If you go down to Coney Street today, you’ll be able to listen to voices from York’s past.
Today marks the York Oral History Society’s 40th birthday. And to celebrate, they have a new exhibition dedicated to their work in the StreetLife Hub at 29 Coney Street.
The exhibition will include presentations and banner displays of old photos. But it will also give you the chance to hear for yourself some voices from the city’s past.
Since it was set up 40 years ago, the society has interviewed and recorded something like 1,000 York people. And listening booths have been set up in the hub where you will be able to listen to some of them talking about their lives.
They’re not famous people - not even necessarily rich or particularly successful. They’re just ordinary York people from times past, talking about what their lives were like.
Many were interviewed decades ago. And since they were mostly already old when interviewed, the York they talk about is the York of the early 1900s, or the the First and Second World Wars.
They remember their schooldays, life in domestic service, and working at Rowntree’s or Terry’s. More recently, interviewees were recorded talking abort their memorise of the York music scene in the Thirties, Forties, Fifties and Sixties.
As well as the recordings, York Oral History Society has been collecting photographs for the last 40 years. It has quite a treasure trove of them - including those on our gallery today.

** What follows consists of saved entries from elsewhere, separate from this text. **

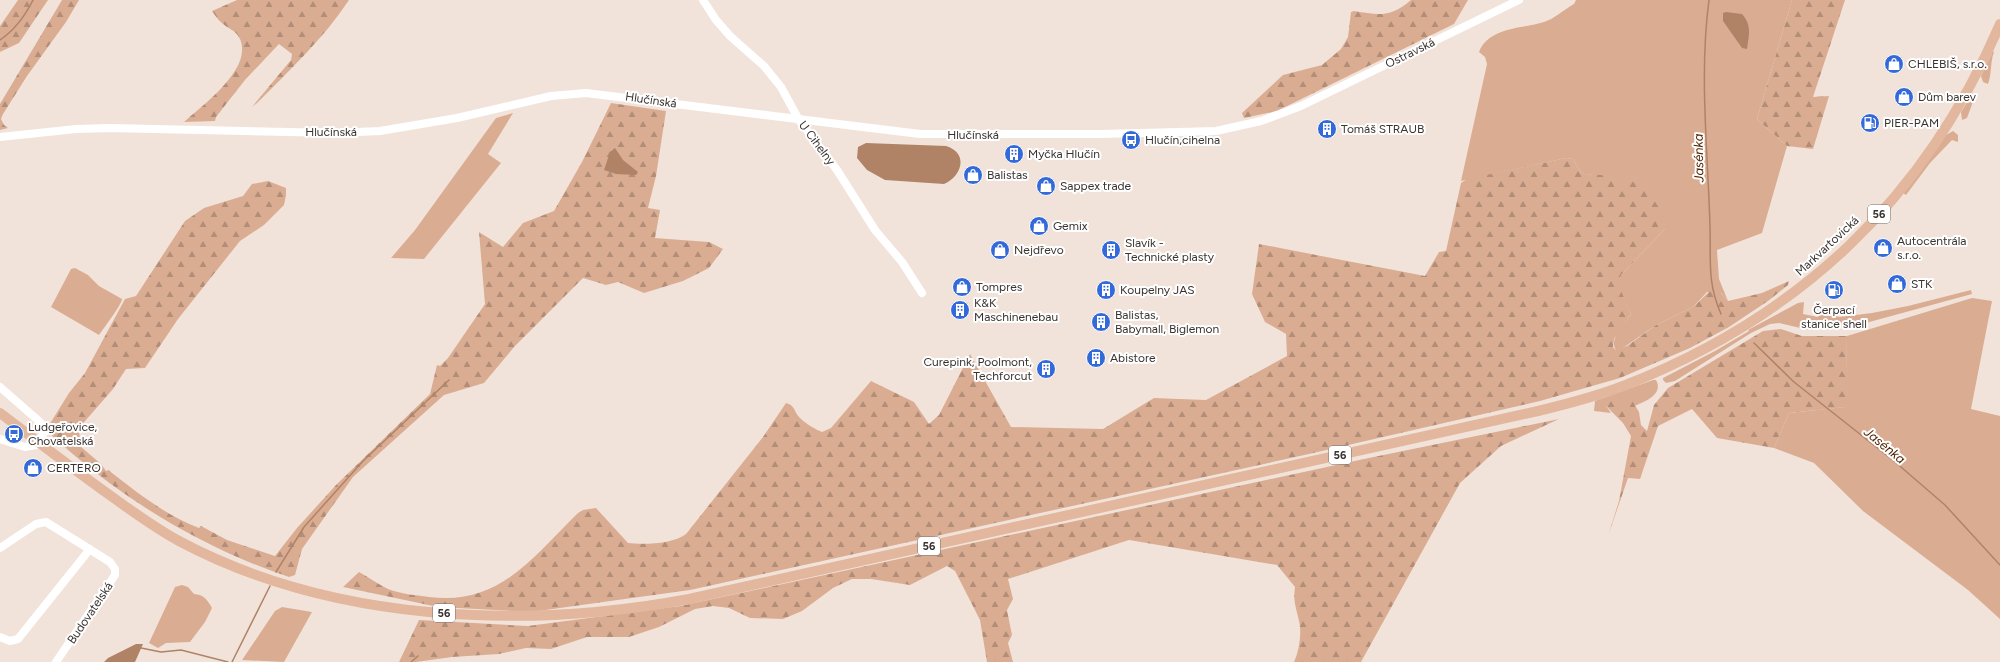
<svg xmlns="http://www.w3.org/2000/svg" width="2000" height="662" viewBox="0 0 2000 662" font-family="Figtree,sans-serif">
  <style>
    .grass { fill: #daad93 }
    .forest { fill: url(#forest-firs) }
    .water { fill: #b08367 }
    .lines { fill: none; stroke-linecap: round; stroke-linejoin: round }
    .stream { stroke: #b08367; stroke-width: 1.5 }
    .minor { stroke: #fff; stroke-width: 8 }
    .major { stroke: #e2b79d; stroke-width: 10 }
    .labels { text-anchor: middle; stroke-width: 4; stroke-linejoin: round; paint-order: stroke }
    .shield { fill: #fff; stroke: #74706d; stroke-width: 1 }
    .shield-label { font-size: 11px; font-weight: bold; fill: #39332f }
    .street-label { font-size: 12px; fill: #39332f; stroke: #fff }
    .poi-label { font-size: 12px; fill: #39332f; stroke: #fff; text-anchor: start }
    .water-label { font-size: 13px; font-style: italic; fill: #512502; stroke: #fff }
  </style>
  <defs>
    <pattern id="forest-firs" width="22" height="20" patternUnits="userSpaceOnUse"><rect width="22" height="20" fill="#daad93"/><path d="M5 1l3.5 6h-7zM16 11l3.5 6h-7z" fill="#b28d78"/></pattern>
  </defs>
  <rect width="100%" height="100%" fill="#f2e3da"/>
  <path class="grass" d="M1576,0H1792L1757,119L1787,146L1762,233L1717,250L1719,279L1728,301L1721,293L1707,292L1693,307L1656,325L1620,350H1616C1608,339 1626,323 1631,314L1618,286L1621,275L1665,229L1623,178L1584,174L1580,171L1573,159L1566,158L1461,181L1487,64L1485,57L1479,52C1489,27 1522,29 1544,22C1554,19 1565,9 1574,4Z
    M1993,51L1994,52C1990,63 1992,73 1988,84L1983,82L1981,76Z
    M1973,93L1975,96L1967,118L1962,120L1961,112Z
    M513,113L488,154L501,163L424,259L391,258L415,230L496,118Z
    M1953,131L1958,135V142L1952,140L1930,163L1906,195L1903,193L1946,135Z
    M75,268L88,275L99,286L122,299C122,304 104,328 99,335L51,307L71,269Z
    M1971,290L1972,294L1862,324L1827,330H1809L1779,323L1770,324L1751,333L1675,381L1666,383L1663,380V378L1715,351L1749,331L1748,330L1798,303L1804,302L1803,314L1818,317L1822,310L1839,317L1872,313L1908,306Z
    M1972,298L1992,301L1971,409L2000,416V619L1968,590L1863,511L1814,463L1774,448L1789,413L1845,407L1847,336Z
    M1653,380H1656C1664,394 1645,402 1634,406L1631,399L1606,406L1611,413L1594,411L1595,401Z
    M182,585L188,587L194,594C204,595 207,599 212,608L205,622L190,642L166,643L158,648L149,643L175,587Z
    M282,607L312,612L284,662L242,660L275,611Z"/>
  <path class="forest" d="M18,0H48L19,43L0,52V26Z
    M62,0H79L66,22L27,76L3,114L1,119L4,125L8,128L0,130V104Z
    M237,0H349C324,38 289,71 257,103L252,107L291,60L292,54L279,44L245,80L216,117L215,121L184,122C203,105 253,69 240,39C236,30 228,29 222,23C218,20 215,15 212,11Z
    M1411,0H1468L1454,24L1277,111L1244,118L1242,113L1283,75L1322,65L1341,49L1348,37L1351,12L1354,11C1379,15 1390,18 1411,0Z
    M1792,0H1845L1813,97L1829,96L1813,149L1787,146L1757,119Z
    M611,103L666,111L656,176L648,208L660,210L655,238L709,242L723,249L709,268L683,281L644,293L618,282L606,285L583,278L515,346L484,383L444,395L353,477L302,549L295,575L289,577C199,547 115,495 46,430L69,393L85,373L125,299L136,296L185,221L204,208L243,196L252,184L268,181L286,188V195L284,205L264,225L240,241L178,319L145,368L126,369L113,389L79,428L80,446L101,464L106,471L109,470L112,473C139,494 167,516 199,528L201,526L227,540L275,556L297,528L336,485L430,394L437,365L440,366L448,358L485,304L479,232L503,247L523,223L554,211L582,162Z
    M1566,158L1573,159L1580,171L1584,174C1597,175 1612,175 1624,178C1644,184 1666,209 1665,229L1621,275L1619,286L1631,314L1614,339L1613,347L1616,350L1627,346L1656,325L1693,307L1711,290L1717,289L1728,301L1762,293L1789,281L1788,285L1768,301L1729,327L1690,348L1620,378L1540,401L1309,454L690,590L531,612L438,607L343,587L359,572C368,577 378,584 388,589C401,594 415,595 429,597C499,606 532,558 578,513L583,510L596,508L628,543C644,545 673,544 686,534C689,531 691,527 694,524L763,437L786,403C795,405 794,412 800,418C806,424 815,429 822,432L831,428L871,381L914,402L929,424L939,415L970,354L1011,427L1103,429L1154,398L1206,400L1287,356L1286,334L1265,322L1252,294L1259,244L1425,276L1439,252L1446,251L1461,183L1467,179Z
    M1781,329L1802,336H1847L1846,407L1789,413L1774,448L1717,438L1692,409L1658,426L1640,479L1628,478L1608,536L1619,501L1631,436L1623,423L1606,406L1615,397L1631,399L1639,412L1641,425L1647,431L1654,405L1668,388L1763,331Z
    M1559,419L1501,446L1460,483L1361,662H1294C1299,651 1302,633 1299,621C1296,607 1293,602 1295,587L1277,565L1129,540L1008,579L1013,599L1007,610L1012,635L1008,643L1013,662H987L980,620L955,571L947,566L910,585L871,579H852L833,588L802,611L783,619L750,618L729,608L713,606L695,609L659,627L629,637H587L551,649L526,648L499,654L452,657L416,662H399L419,620L528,626L680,606L1364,459Z"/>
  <path class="water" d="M1726,12L1742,14C1752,25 1749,35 1747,49L1742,48L1723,21V13Z
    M866,143L946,146C969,153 962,176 944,184L885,180L867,170L857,158L858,147Z
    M615,148L623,160L638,172L636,175L616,174L604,170L610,152Z
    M136,644H143L135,662H104L108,658Z"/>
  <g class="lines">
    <path class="stream" d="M1709,0C1699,75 1708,152 1710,227C1711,261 1707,282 1721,314
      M0,40C15,30 25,16 33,0
      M1754,343L1794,382L1894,461L1945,505L2000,565
      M276,572L304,527L363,461L449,380
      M141,648L161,652L181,650L228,662
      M232,662L270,586
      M411,662L418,656"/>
    <path class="minor" d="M703,0L716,20L730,36L764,66L781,87L799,120L837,170L875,230L902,262L922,293
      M0,137L76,129L110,128L335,133L380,131L457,118L551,96L586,93L920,134H1101L1216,131L1261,121L1301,106L1519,0
      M0,387L40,422L46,430L36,445L25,447L0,439
      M0,548L36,524L46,522L110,562L115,569V575L56,662
      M0,637L10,641L18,639L90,549"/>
    <path class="major" d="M0,413C37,441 73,469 111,496C133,512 155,528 179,541C331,622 523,630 689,599L1538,411C1567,404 1595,397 1623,386C1800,317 1925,199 2000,24"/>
  </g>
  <defs>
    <symbol id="shop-disc" viewBox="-11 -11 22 22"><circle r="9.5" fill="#3369d8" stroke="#fff"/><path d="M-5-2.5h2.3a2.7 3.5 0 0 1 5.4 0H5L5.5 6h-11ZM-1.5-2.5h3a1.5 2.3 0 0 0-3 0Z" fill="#fff"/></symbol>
    <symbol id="fuel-disc" viewBox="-11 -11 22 22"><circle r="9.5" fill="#3369d8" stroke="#fff"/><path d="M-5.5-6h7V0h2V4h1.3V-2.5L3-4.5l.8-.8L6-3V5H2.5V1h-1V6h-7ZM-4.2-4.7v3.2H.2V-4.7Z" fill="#fff"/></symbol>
    <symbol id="building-disc" viewBox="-11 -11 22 22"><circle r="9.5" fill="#3369d8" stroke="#fff"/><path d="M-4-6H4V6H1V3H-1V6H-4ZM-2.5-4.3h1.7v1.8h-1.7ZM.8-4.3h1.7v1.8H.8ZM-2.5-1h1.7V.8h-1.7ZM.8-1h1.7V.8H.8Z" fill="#fff"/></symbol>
    <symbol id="bus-disc" viewBox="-11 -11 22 22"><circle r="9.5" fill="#3369d8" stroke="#fff"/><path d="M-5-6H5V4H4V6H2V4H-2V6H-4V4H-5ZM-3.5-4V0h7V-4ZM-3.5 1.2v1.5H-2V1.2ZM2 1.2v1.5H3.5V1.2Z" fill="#fff"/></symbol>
  </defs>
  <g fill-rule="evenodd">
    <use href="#shop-disc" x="1883" y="53" width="22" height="22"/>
    <use href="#shop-disc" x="1893" y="86" width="22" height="22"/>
    <use href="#fuel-disc" x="1859" y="112" width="22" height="22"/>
    <use href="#building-disc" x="1316" y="118" width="22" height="22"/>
    <use href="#bus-disc" x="1120" y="129" width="22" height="22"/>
    <use href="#building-disc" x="1003" y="143" width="22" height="22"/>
    <use href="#shop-disc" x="962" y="164" width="22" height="22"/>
    <use href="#shop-disc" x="1035" y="175" width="22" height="22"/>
    <use href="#shop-disc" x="1028" y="215" width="22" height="22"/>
    <use href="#shop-disc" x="1872" y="237" width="22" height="22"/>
    <use href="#shop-disc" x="989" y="239" width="22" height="22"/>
    <use href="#building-disc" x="1100" y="239" width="22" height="22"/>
    <use href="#shop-disc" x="1886" y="273" width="22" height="22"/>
    <use href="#shop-disc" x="951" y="276" width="22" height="22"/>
    <use href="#building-disc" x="1095" y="279" width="22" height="22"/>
    <use href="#fuel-disc" x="1823" y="279" width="22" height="22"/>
    <use href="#building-disc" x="949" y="299" width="22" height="22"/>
    <use href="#building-disc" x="1090" y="311" width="22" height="22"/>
    <use href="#building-disc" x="1085" y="347" width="22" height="22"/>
    <use href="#building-disc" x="1035" y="358" width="22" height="22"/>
    <use href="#bus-disc" x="3" y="423" width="22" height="22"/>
    <use href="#shop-disc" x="22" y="457" width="22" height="22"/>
  </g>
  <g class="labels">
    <g class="shield">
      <rect x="1868" y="205" width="22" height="18" rx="3"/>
      <rect x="1329" y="446" width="22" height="18" rx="3"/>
      <rect x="918" y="537" width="22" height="18" rx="3"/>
      <rect x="433" y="604" width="22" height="18" rx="3"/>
    </g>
    <g class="shield-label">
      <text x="1879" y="218">56</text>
      <text x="1340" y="459">56</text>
      <text x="929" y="550">56</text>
      <text x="444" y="617">56</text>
    </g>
    <g class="street-label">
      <text transform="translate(1410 53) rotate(-26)" y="4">Ostravská</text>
      <text transform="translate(651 100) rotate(8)" y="4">Hlučínská</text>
      <text x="331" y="136">Hlučínská</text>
      <text x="973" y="139">Hlučínská</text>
      <text transform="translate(817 143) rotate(53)" y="4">U Cihelny</text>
      <text transform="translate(1827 246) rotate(-43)" y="4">Markvartovická</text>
      <text transform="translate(90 613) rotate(-56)" y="4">Budovatelská</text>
    </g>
    <g class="poi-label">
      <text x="1908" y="68">CHLEBIŠ, s.r.o.</text>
      <text x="1918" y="101">Dům barev</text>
      <text x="1884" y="127">PIER-PAM</text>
      <text x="1341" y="133">Tomáš STRAUB</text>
      <text x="1145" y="144">Hlučín,cihelna</text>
      <text x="1028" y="158">Myčka Hlučín</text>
      <text x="987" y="179">Balistas</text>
      <text x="1060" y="190">Sappex trade</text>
      <text x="1053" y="230">Gemix</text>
      <text x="1897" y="245">Autocentrála<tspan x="1897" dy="14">s.r.o.</tspan></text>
      <text x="1125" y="247">Slavík -<tspan x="1125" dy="14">Technické plasty</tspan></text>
      <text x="1014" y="254">Nejdřevo</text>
      <text x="1911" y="288">STK</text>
      <text x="976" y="291">Tompres</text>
      <text x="1120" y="294">Koupelny JAS</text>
      <text x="974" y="307">K&amp;K<tspan x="974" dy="14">Maschinenebau</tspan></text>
      <text x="1834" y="314" text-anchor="middle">Čerpací<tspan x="1834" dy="14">stanice shell</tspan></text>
      <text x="1115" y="319">Balistas,<tspan x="1115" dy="14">Babymall, Biglemon</tspan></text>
      <text x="1110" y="362">Abistore</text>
      <text x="1032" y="366" text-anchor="end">Curepink, Poolmont,<tspan x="1032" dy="14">Techforcut</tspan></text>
      <text x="28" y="431">Ludgeřovice,<tspan x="28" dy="14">Chovatelská</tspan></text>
      <text x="47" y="472">CERTERO</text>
    </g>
    <g class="water-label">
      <text transform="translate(1698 158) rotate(-91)" y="5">Jasénka</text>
      <text transform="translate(1885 445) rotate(39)" y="5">Jasénka</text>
    </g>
  </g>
</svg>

Between them, they give an idea of the kind of people oral history society volunteers have recorded over the years. They include Mrs Elsie fowler, nee Wright, who remembers being at Scarcroft School in 1908; Moyra Johnson, an early woman glider in the 1930s whose husband ran the Picture House on Coney street; a Co-op delivery boy; and children attending a street party, probably for the coronation of King George VI in May 1937.
“This is the social history of York,” said Van Wilson, who has been a member of the Society for every one of its 40 years. “It is ordinary people, talking about their domestic lives, their work, their schooldays.”
Venture down to Coney Street from today, and you’ll be able to hear some of them for yourself.